164. You can see precisely what these elementary steps of inference are in Baldwin's Dictionary under Symbolic Logic.1) As a specimen of what they are like you may take this:
A is a bay horse,
Therefore, A is a horse.
If one asks oneself how one knows that this is certain, one is likely to reply that one imagines a bay horse and on contemplating the image one sees that it is a horse. But that only applies to the single image. How large a horse did this image represent? Would it be the same with a horse of very different size? How old was the horse represented to be; was his tail docked? Would it be so if he had the blind-staggers, and if so are you sure it would be so whatever of the numerous diseases of the horse afflicted him? We are perfectly certain that none of these circumstances could affect the question in the least. It is easy enough to formulate reasons by the dozen; but the difficulty is that they are one and all far less evident than the original inference. I do not see that the logician can do better than to say that he perceives that when a copulative proposition is given, such as »A is a horse and A has a bay color« any member of the copulation may be omitted without changing the proposition from true to false. In a psychological sense I am willing to take the word of the psychologist if he says that such a general truth cannot be perceived. But what better can we do in logic?
165. Somebody may answer that the copulative proposition contains the conjunction »and« or something equivalent, and that the very meaning of this »and« is that the entire copulation is true if and only if each of the members is singly true; so that it is involved in the very meaning of the copulative proposition that any member may be dropped.

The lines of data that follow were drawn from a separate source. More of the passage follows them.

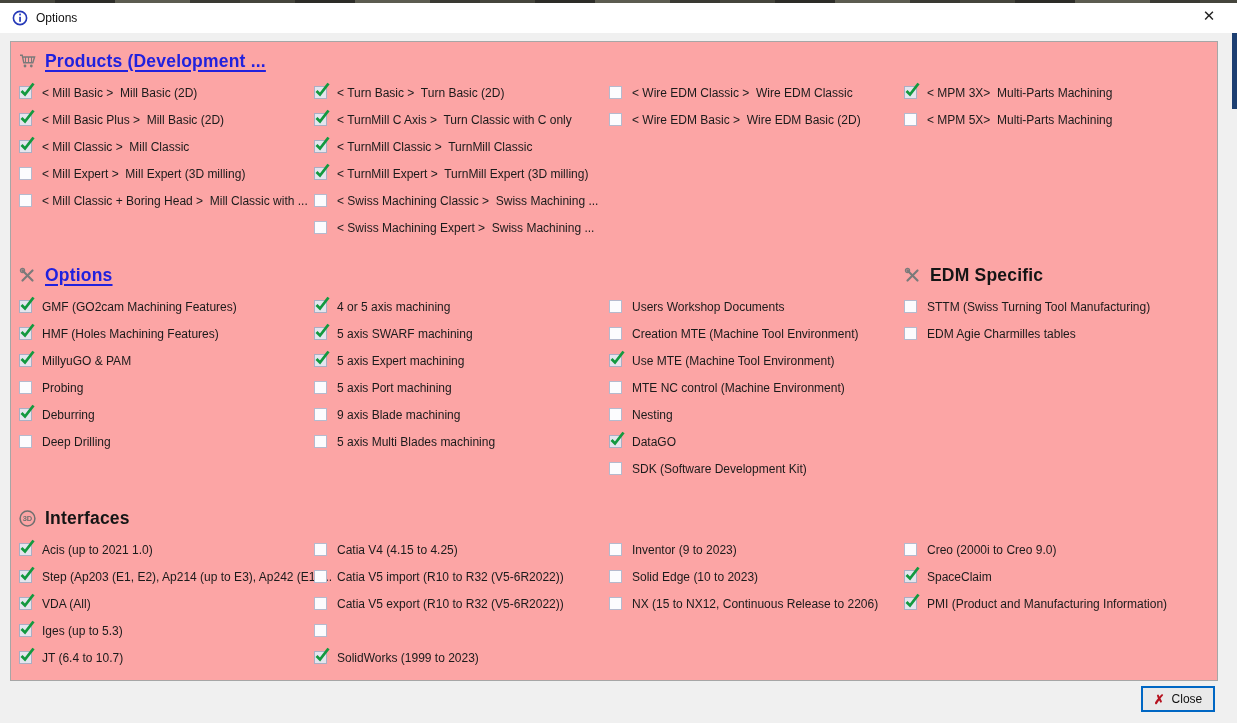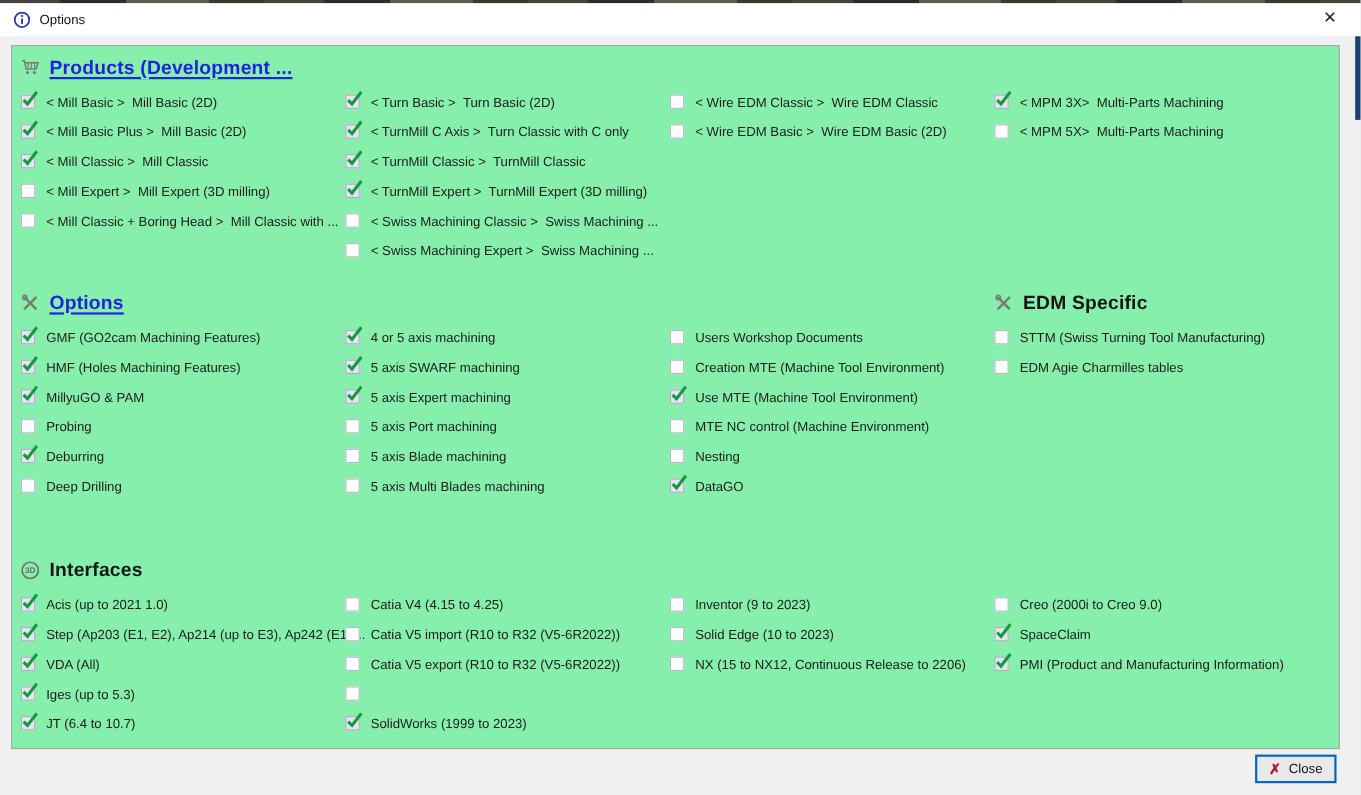--- a/index.html
+++ b/index.html
@@ -14,21 +14,21 @@
 
   
   .titlebar { position:absolute; top:3px; left:0; width:100%; height:30px; background:#ffffff;
     display:flex; align-items:center; padding:0 12px; }
   .titlebar .title { font-size:12px; color:#111; margin-left:8px; }
   .win-close { position:absolute; right:16px; top:4px; font-size:15px; color:#222; cursor:pointer;
     width:24px; height:24px; display:flex; align-items:center; justify-content:center; font-weight:300; }
 
   
   .panel { position:absolute; left:10px; top:41px; width:1208px; height:640px;
-    background:#86efac; border:1px solid #a6a6a6; }
+    background:#fca5a5; border:1px solid #a6a6a6; }
 
   .band { position:absolute; left:8px; width:1187px; display:grid;
     grid-template-columns:repeat(4, 295px); grid-template-rows:auto 1fr; }
 
   .sec-header { grid-row:1; display:flex; align-items:center; gap:9px; height:30px; margin-bottom:3px; }
   .sec-header .htxt { font-size:17.5px; font-weight:bold; letter-spacing:0.2px; white-space:pre; }
   .sec-header.link .htxt { color:#2121de; text-decoration:underline; text-decoration-thickness:2px; text-underline-offset:3px; }
   .sec-header.plain .htxt { color:#151515; }
   .sec-header svg { flex:none; }
 
@@ -258,21 +258,21 @@
               </svg>
             </span>
             <span class="lbl">5 axis Expert machining</span>
           </div>
           <div class="item">
             <span class="cb"></span>
             <span class="lbl">5 axis Port machining</span>
           </div>
           <div class="item">
             <span class="cb"></span>
-            <span class="lbl">5 axis Blade machining</span>
+            <span class="lbl">9 axis Blade machining</span>
           </div>
           <div class="item">
             <span class="cb"></span>
             <span class="lbl">5 axis Multi Blades machining</span>
           </div>
         </div>
         <div class="col" style="grid-column: 3;">
           <div class="item">
             <span class="cb"></span>
             <span class="lbl">Users Workshop Documents</span>
@@ -297,20 +297,24 @@
             <span class="cb"></span>
             <span class="lbl">Nesting</span>
           </div>
           <div class="item checked">
             <span class="cb">
               <svg class="check" viewBox="0 0 17 17">
                 <path d="M2.5 9 L6 12.5 L14.5 1.5" fill="none" stroke="#13993f" stroke-width="2.8"></path>
               </svg>
             </span>
             <span class="lbl">DataGO</span>
+          </div>
+          <div class="item">
+            <span class="cb"></span>
+            <span class="lbl">SDK (Software Development Kit)</span>
           </div>
         </div>
         <div class="sec-header plain" style="grid-column: 4;">
           <span style="display: inline-flex;">
             <svg width="17" height="16" viewBox="0 0 17 16">
               <g stroke="#7a7a7a" stroke-width="2.2" stroke-linecap="round">
                 <line x1="3.5" y1="3.5" x2="13.5" y2="13.5"></line>
                 <line x1="13.5" y1="3.5" x2="3.5" y2="13.5"></line>
               </g>
               <circle cx="3.5" cy="3.5" r="2" fill="none" stroke="#7a7a7a" stroke-width="1.4"></circle>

To this I assent with all my heart. But after all, what does it amount to? It is another way of saying that what we call the meaning of a proposition embraces every obvious necessary deduction from it. Considered as the beginning of an analysis of what the meaning of the word »meaning« is, it is a valuable remark. But I ask how it helps us to understand our passing from an accepted judgment A to another judgment C of which we not only feel equally confident but in point of fact are equally sure, barring a possible blunder which could be corrected as soon as attention was called to it, barring another equivalent blunder?
To this the advocate of the explanation by the conception of »meaning« may reply: that is meant which is intended or purposed; that a judgment is a voluntary act, and our intention is not to employ the form of the judgment A, except to the interpretation of images to which judgments, corresponding in form to C, can be applied.

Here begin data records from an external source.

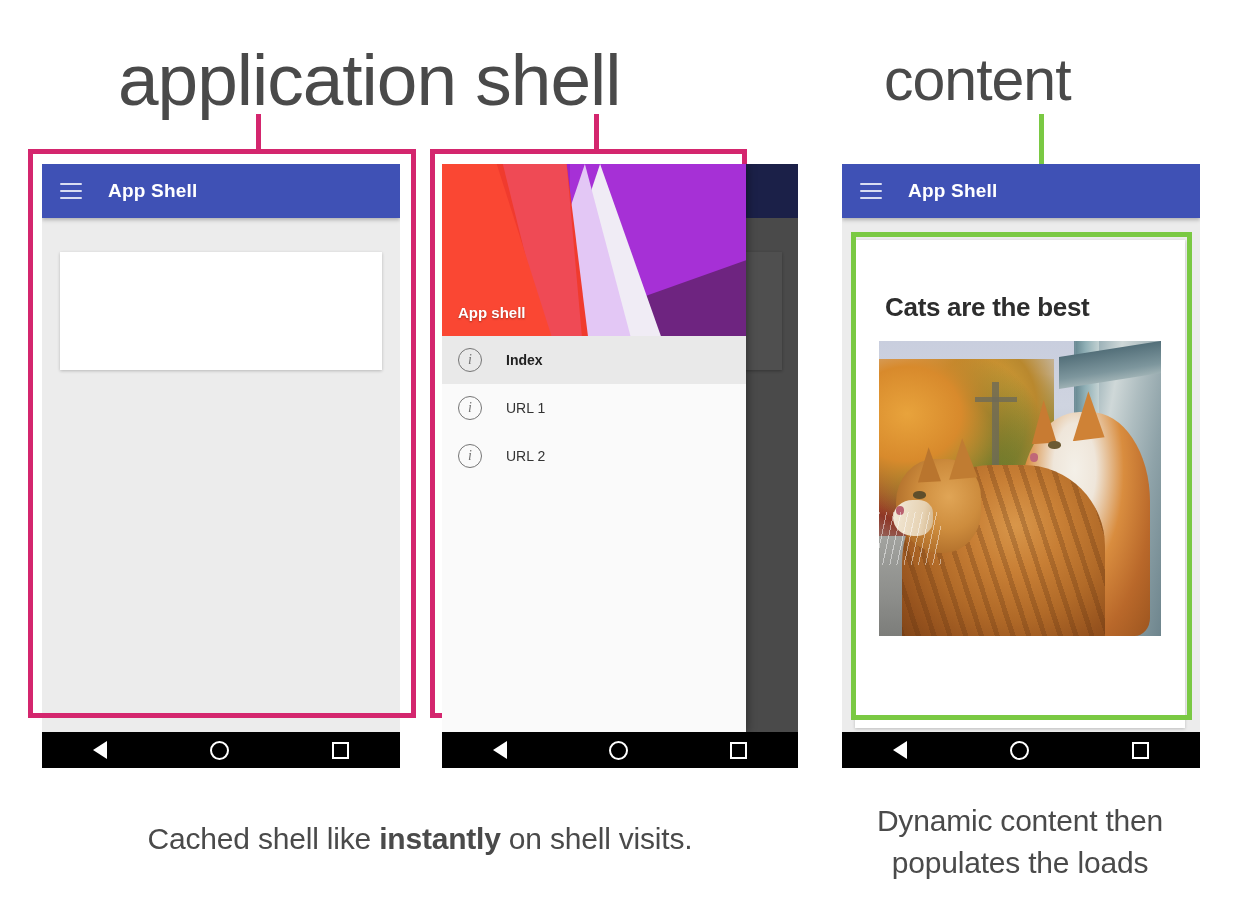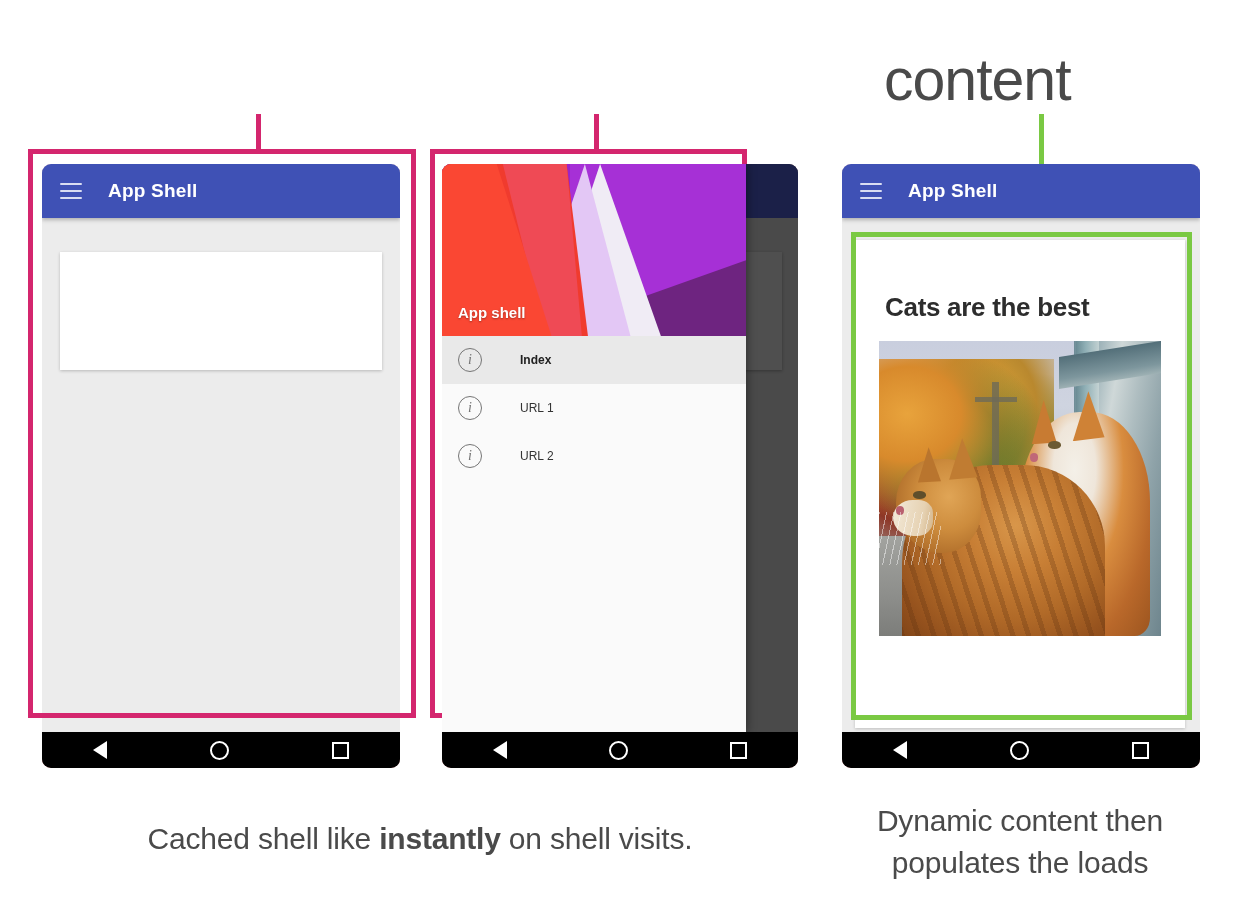--- a/index.html
+++ b/index.html
@@ -60,21 +60,20 @@
 
   #connector-shell-1 { left: 256px; top: 114px; height: 38px; }
   #connector-shell-2 { left: 594px; top: 114px; height: 38px; }
   #connector-content { left: 1039px; top: 114px; height: 122px; }
 
   
   .phone {
     position: absolute;
     background: #fca5a5;
     overflow: hidden;
-    border-radius: 9px;
   }
   #phone-shell   { left: 42px;  top: 164px; width: 358px; height: 604px; }
   #phone-drawer  { left: 442px; top: 164px; width: 356px; height: 604px; }
   #phone-content { left: 842px; top: 164px; width: 358px; height: 604px; }
 
   .phone-screen {
     position: absolute;
     left: 0; right: 0; top: 0;
     bottom: 36px;
     background: #ececec;
@@ -176,22 +175,22 @@
     border-radius: 50%;
     color: #757575;
     font-family: "Liberation Serif", serif;
     font-size: 14px;
     line-height: 21px;
     text-align: center;
     flex: 0 0 auto;
     font-style: italic;
   }
   .drawer-item-label {
-    margin-left: 38px;
-    font-size: 12px;
+    margin-left: 24px;
+    font-size: 14px;
     color: #333333;
   }
   .drawer-item.active .drawer-item-label { font-weight: bold; color: #212121; }
 
   
   #content-sheet {
     position: absolute;
     left: 13px; top: 76px;
     width: 330px; bottom: 4px;
     background: #ffffff;
@@ -267,20 +266,21 @@
     width: 380px;
     text-align: center;
     line-height: 42px;
   }
 </style>
 </head>
 <body>
 
 <div class="stage">
 
+  <div class="heading" id="heading-shell">application shell</div>
   <div class="heading" id="heading-content">content</div>
 
   <div class="connector pink" id="connector-shell-1"></div>
   <div class="connector pink" id="connector-shell-2"></div>
   <div class="connector green" id="connector-content"></div>
 
   <div class="phone" id="phone-shell">
     <div class="phone-screen">
       <div class="appbar">
         <div class="hamburger-icon">

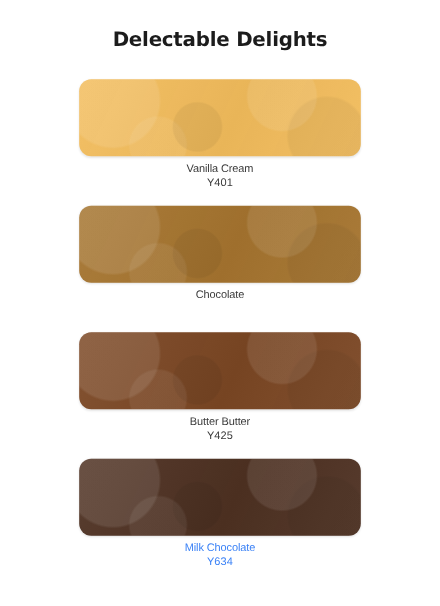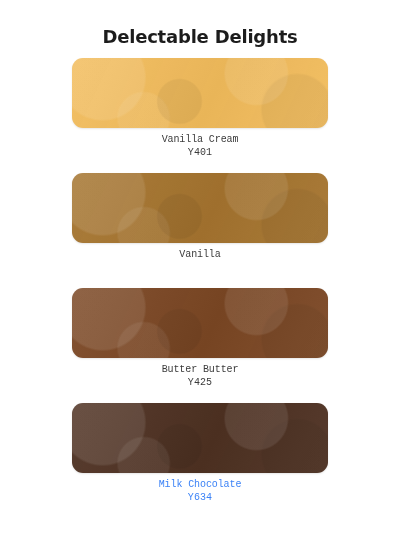--- a/index.html
+++ b/index.html
@@ -27,24 +27,23 @@
     width: 400px;
     text-align: center;
     font-size: 18px;
     font-weight: bold;
     letter-spacing: -0.2px;
     color: #1c1c1c;
     font-family: "DejaVu Sans", "Liberation Sans", sans-serif;
   }
   .swatch-list {
     position: absolute;
-    top: 56px;
+    top: 70px;
     left: 0;
     width: 328px;
-    font-family: Liberation Mono, monospace;
   }
   .swatch-entry {
     position: relative;
     width: 400px;
     height: 115px;
   }
   .swatch-chip {
     position: absolute;
     left: 72px;
     top: 2px;
@@ -102,21 +101,21 @@
       <div class="swatch-chip" id="chip0" style="background-color: rgb(242, 188, 92);"></div>
       <div class="swatch-caption" style="color: rgb(58, 58, 58);">
         <span class="swatch-name">Vanilla Cream</span>
         <span class="swatch-code">Y401</span>
       </div>
     </div>
 
     <div class="swatch-entry">
       <div class="swatch-chip" id="chip1" style="background-color: rgb(165, 116, 47);"></div>
       <div class="swatch-caption" style="color: rgb(58, 58, 58);">
-        <span class="swatch-name">Vanilla</span>
+        <span class="swatch-name">Chocolate</span>
       </div>
     </div>
 
     <div class="swatch-entry">
       <div class="swatch-chip" id="chip2" style="background-color: rgb(123, 71, 36);"></div>
       <div class="swatch-caption" style="color: rgb(58, 58, 58);">
         <span class="swatch-name">Butter Butter</span>
         <span class="swatch-code">Y425</span>
       </div>
     </div>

166. Perhaps it may reconcile the psychologist to the admission of perceptual judgments involving generality to be told that they are perceptual judgments concerning our own purposes. I certainly think that the certainty of pure mathematics and of all necessary reasoning is due to the circumstance that it relates to objects which are the creations of our own minds, and that mathematical knowledge is to be classed along with knowledge of our own purposes. When we meet with a surprising result in pure mathematics, as we so often do, because a loose reasoning had led us to suppose it impossible, this is essentially the same sort of phenomenon as when in pursuing a purpose we are led to do something that we are quite surprised to find ourselves doing, as being contrary, or apparently contrary, to some weaker purpose.
But if it is supposed that any such considerations afford any logical justification of primary logical principles I must say that, on the contrary, at the very best they beg the question by assuming premisses far less certain than the conclusion to be established.